▶ **WORK REQUEST**
From the line with "ntuk pengembangan tanah Anda. Kami" to the line with "gan Anda untuk memastikan bahwa proyek", retype every line exactly, including those two, and leave out the rest of the data below.

▶ **DATA SHOWN**

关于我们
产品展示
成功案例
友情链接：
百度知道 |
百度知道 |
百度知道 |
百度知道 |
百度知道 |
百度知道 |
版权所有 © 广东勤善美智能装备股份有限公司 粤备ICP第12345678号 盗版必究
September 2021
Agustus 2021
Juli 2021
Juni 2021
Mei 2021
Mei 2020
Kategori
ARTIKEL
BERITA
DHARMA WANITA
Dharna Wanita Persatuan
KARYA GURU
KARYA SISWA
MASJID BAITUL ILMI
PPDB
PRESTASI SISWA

...

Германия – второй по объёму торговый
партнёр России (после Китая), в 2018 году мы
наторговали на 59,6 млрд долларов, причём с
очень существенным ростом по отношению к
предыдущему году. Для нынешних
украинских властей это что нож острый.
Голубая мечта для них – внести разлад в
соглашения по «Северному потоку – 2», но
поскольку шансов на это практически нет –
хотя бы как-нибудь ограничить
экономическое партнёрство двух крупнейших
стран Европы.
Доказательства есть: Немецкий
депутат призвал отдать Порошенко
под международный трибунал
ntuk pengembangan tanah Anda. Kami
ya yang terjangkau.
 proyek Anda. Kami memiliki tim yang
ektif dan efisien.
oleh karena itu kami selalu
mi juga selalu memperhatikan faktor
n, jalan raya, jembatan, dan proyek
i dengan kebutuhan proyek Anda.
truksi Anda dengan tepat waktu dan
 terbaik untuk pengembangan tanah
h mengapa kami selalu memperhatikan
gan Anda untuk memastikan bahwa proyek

▶ **YOUR RESPONSE**
ntuk pengembangan tanah Anda. Kami
ya yang terjangkau.
 proyek Anda. Kami memiliki tim yang
ektif dan efisien.
oleh karena itu kami selalu
mi juga selalu memperhatikan faktor
n, jalan raya, jembatan, dan proyek
i dengan kebutuhan proyek Anda.
truksi Anda dengan tepat waktu dan
 terbaik untuk pengembangan tanah
h mengapa kami selalu memperhatikan
gan Anda untuk memastikan bahwa proyek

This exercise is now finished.